Quel est ton parcours universitaire et où as-tu étudié ? L’Architecture, l’Ingénierie et la Construction étaient déjà des secteurs qui te passionnaient dès le début de tes études ?
Je suis Ingénieure et Architecte. J’ai fait un double cursus en Italie, complété par un an de stage en France. J’ai finalement décidé de prendre mon agrément en tant qu’ingénieur.

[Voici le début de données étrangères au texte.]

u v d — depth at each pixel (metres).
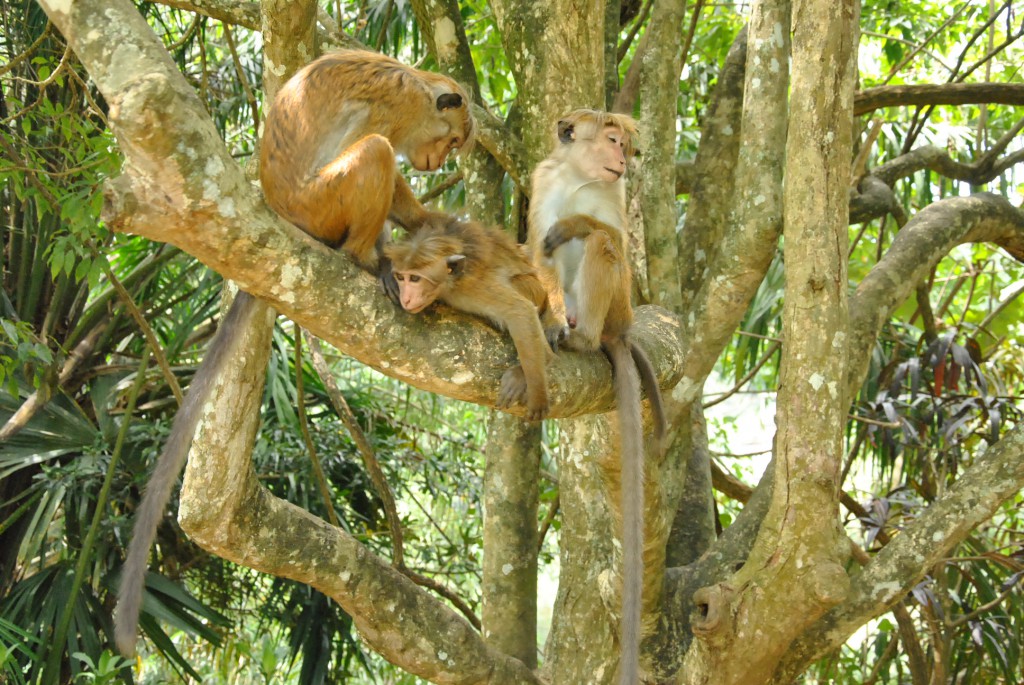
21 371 10.16
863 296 8.54
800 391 6.07
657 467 6.25
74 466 9.84
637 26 10.27
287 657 12.30
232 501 5.71
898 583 6.48
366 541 12.18
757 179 7.33
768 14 7.48
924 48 12.76
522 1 7.34
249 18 7.74
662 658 7.32
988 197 9.58
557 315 5.51
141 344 12.28
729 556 7.78
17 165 7.24
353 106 4.93
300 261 3.91
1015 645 9.58
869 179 10.96
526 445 8.37
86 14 3.40
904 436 10.90
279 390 11.17
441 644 6.55
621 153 6.62
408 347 4.36
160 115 3.29
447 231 4.81
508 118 8.59
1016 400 10.54
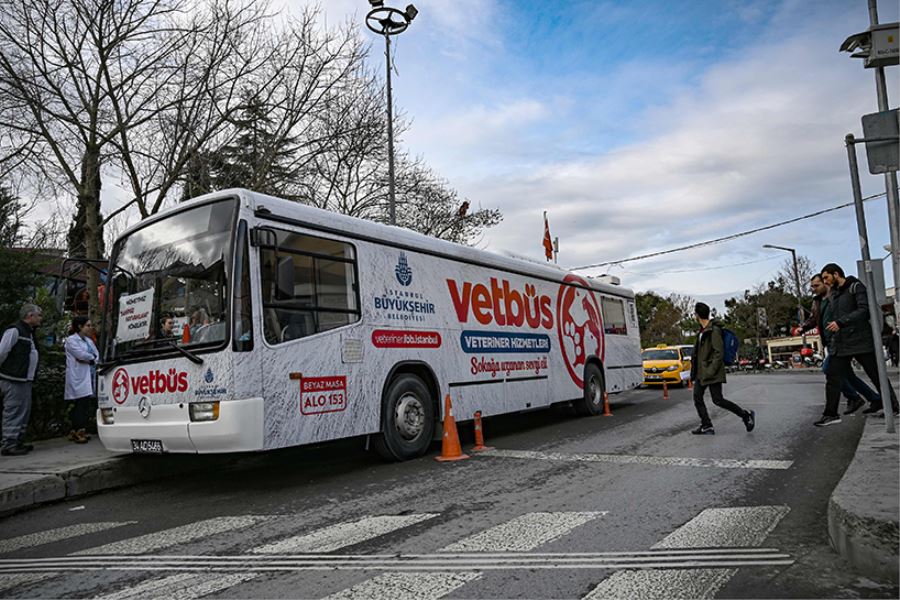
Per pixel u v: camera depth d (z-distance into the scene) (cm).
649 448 820
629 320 1565
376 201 1905
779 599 334
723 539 436
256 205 678
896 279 539
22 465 746
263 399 639
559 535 459
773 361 4844
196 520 566
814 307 938
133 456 793
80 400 934
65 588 397
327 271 748
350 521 528
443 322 921
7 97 1228
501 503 566
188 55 1373
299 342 690
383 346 804
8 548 510
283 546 464
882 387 668
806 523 466
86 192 1289
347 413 736
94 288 1267
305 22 1498
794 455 712
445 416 840
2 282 1032
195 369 645
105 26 1317
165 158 1398
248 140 1469
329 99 1527
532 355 1126
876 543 364
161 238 729
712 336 897
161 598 370
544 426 1159
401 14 1576
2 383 825
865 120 571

Je suis donc inscrite à l’Ordre des Ingénieurs de Milan.
As-tu commencé à travailler en Italie après tes études ?
Non, j’ai toujours dit que mon Amérique était la France : je suis partie tout de suite après avoir eu mon agrément.
Quand es-tu arrivée en France et quels ont été tes premiers pas professionnels ?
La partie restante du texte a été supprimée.